THE EXERCISE :: Reproduce the records below word for word, leaving out the pictures.

ENTRIES ::

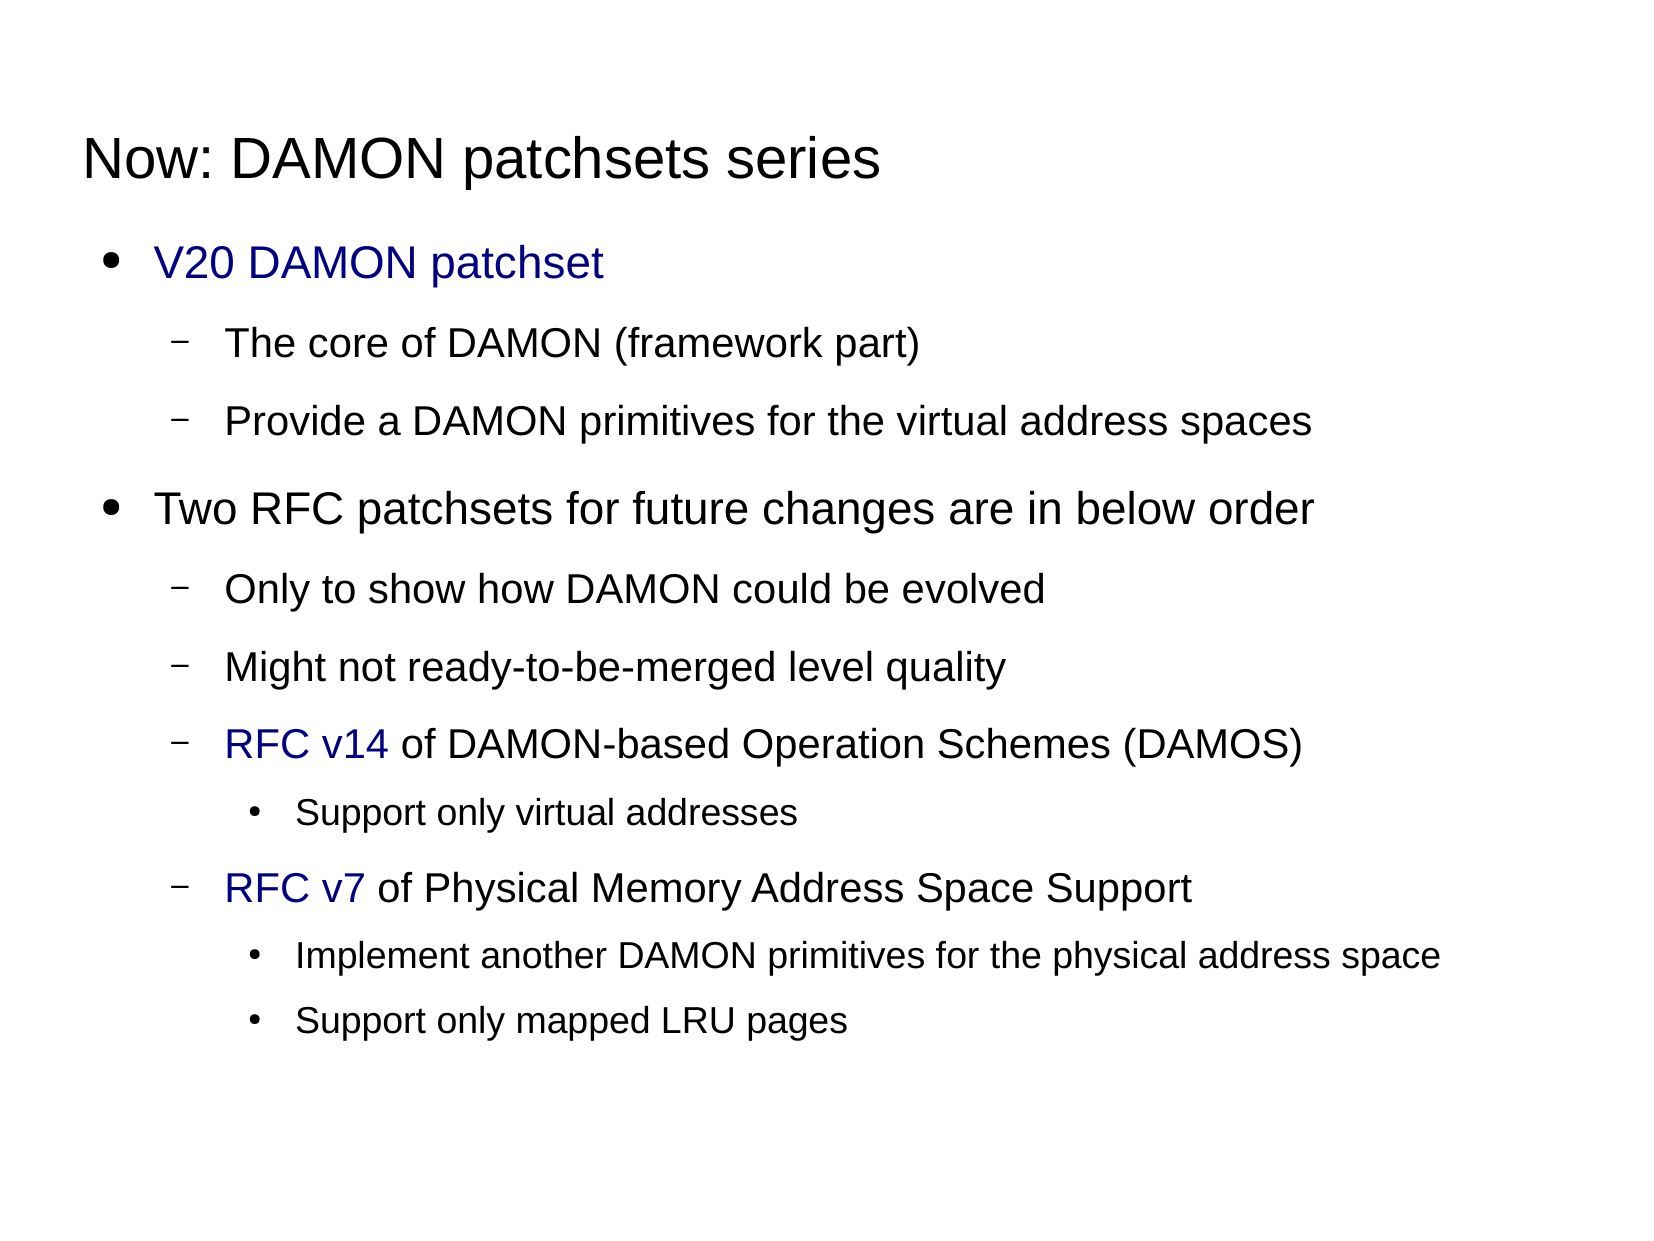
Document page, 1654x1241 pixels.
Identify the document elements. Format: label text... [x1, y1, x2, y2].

list V20 DAMON patchset The core of DAMON (framework part) Provide a DAMON primitives for the virtual address spaces Two RFC patchsets for future changes are in below order Only to show how DAMON could be evolved Might not ready-to-be-merged level quality RFC v14 of DAMON-based Operation Schemes (DAMOS) Support only virtual addresses RFC v7 of Physical Memory Address Space Support Implement another DAMON primitives for the physical address space Support only mapped LRU pages [82, 236, 1571, 1111]
title Now: DAMON patchsets series [82, 108, 1571, 210]
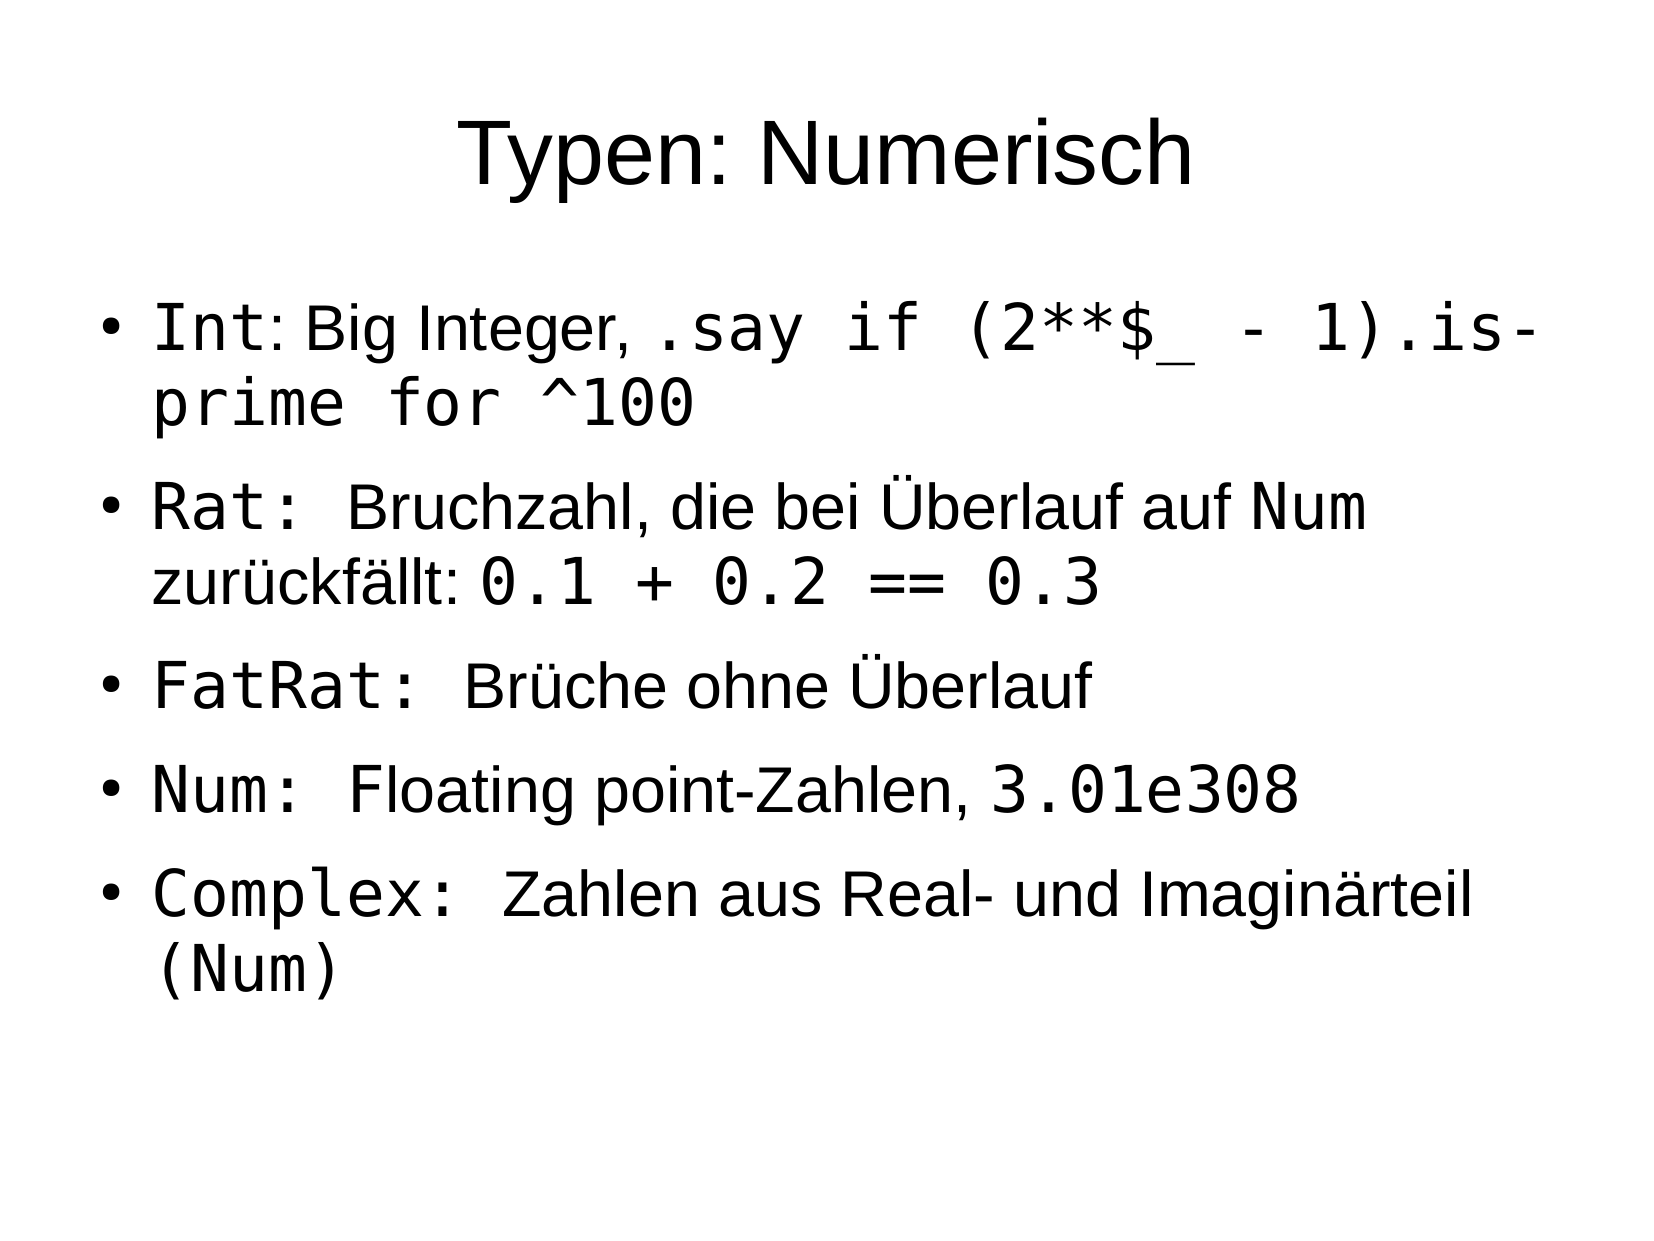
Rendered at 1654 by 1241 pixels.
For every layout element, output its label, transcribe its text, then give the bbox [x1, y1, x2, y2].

list Int: Big Integer, .say if (2**$_ - 1).is-prime for ^100 Rat: Bruchzahl, die bei Überlauf auf Num zurückfällt: 0.1 + 0.2 == 0.3 FatRat: Brüche ohne Überlauf Num: Floating point-Zahlen, 3.01e308 Complex: Zahlen aus Real- und Imaginärteil (Num) [82, 290, 1571, 1010]
title Typen: Numerisch [82, 49, 1571, 257]
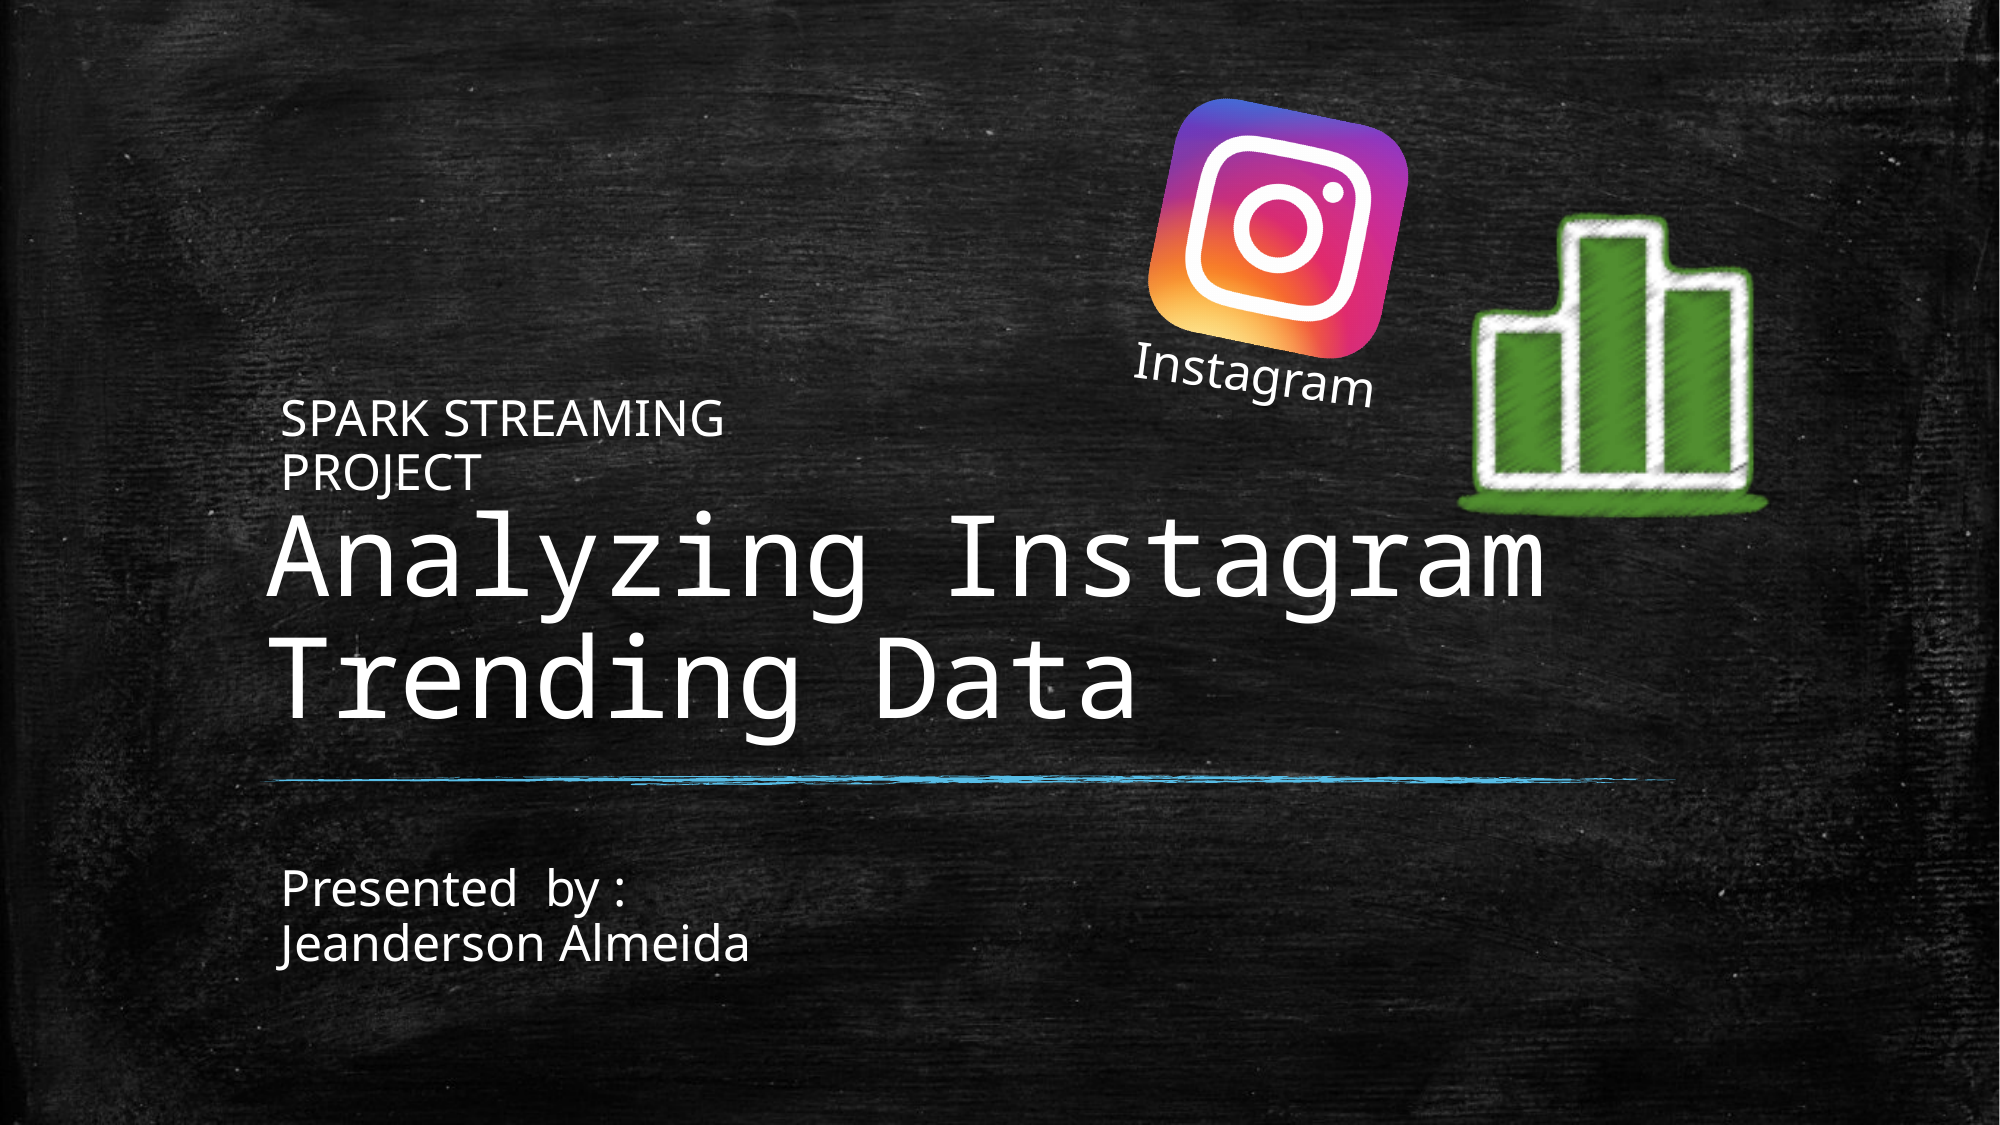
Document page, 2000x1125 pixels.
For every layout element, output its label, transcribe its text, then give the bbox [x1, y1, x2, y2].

text_box Instagram [1113, 324, 1418, 449]
text_box Presented by : Jeanderson Almeida [265, 856, 945, 943]
subtitle SPARK STREAMING PROJECT [265, 386, 945, 473]
picture [0, 0, 2000, 1125]
title Analyzing Instagram Trending Data [249, 501, 1595, 750]
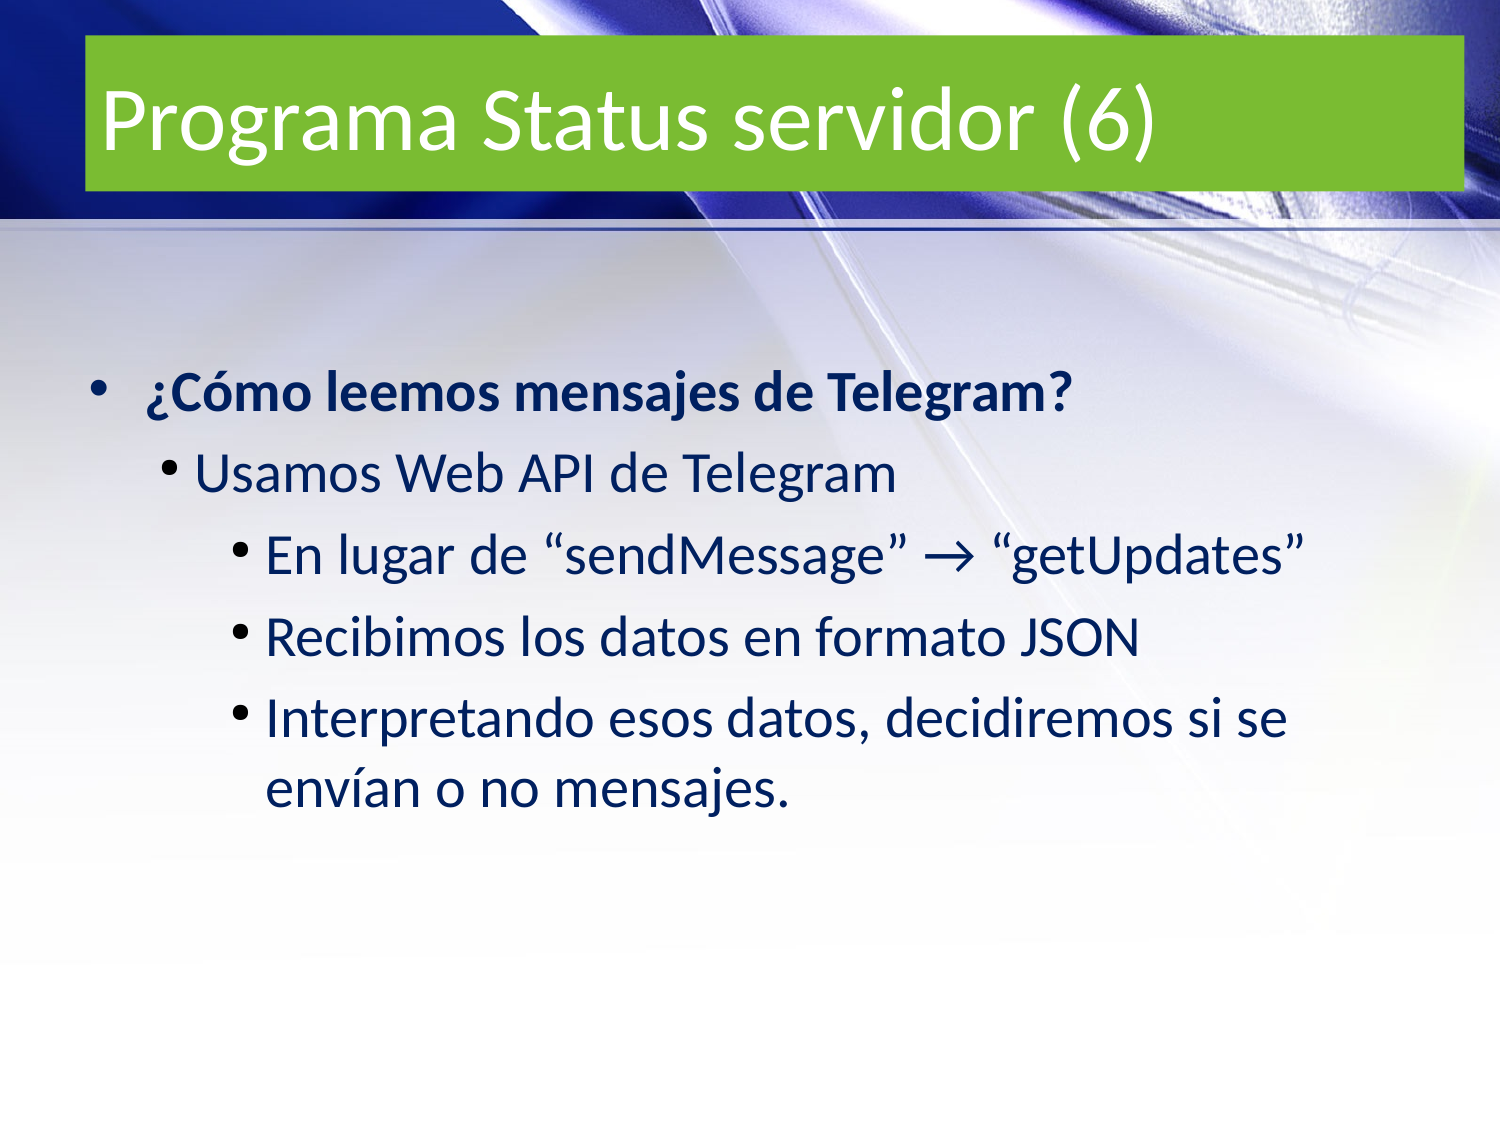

SOLUTION FOR THIS TASK ::
Document page, 1654x1241 pixels.
Identify the document elements. Format: label text... [x1, y1, x2, y2].

list V20 DAMON patchset The core of DAMON (framework part) Provide a DAMON primitives for the virtual address spaces Two RFC patchsets for future changes are in below order Only to show how DAMON could be evolved Might not ready-to-be-merged level quality RFC v14 of DAMON-based Operation Schemes (DAMOS) Support only virtual addresses RFC v7 of Physical Memory Address Space Support Implement another DAMON primitives for the physical address space Support only mapped LRU pages [82, 236, 1571, 1111]
title Now: DAMON patchsets series [82, 108, 1571, 210]
Rendered at 1654 by 1241 pixels.
For every layout element, output its label, transcribe its text, then give the bbox [x1, y1, x2, y2].

list Int: Big Integer, .say if (2**$_ - 1).is-prime for ^100 Rat: Bruchzahl, die bei Überlauf auf Num zurückfällt: 0.1 + 0.2 == 0.3 FatRat: Brüche ohne Überlauf Num: Floating point-Zahlen, 3.01e308 Complex: Zahlen aus Real- und Imaginärteil (Num) [82, 290, 1571, 1010]
title Typen: Numerisch [82, 49, 1571, 257]
Document page, 2000x1125 pixels.
For every layout element, output its label, transcribe its text, then give the bbox [x1, y1, x2, y2].

text_box Instagram [1113, 324, 1418, 449]
text_box Presented by : Jeanderson Almeida [265, 856, 945, 943]
subtitle SPARK STREAMING PROJECT [265, 386, 945, 473]
picture [0, 0, 2000, 1125]
title Analyzing Instagram Trending Data [249, 501, 1595, 750]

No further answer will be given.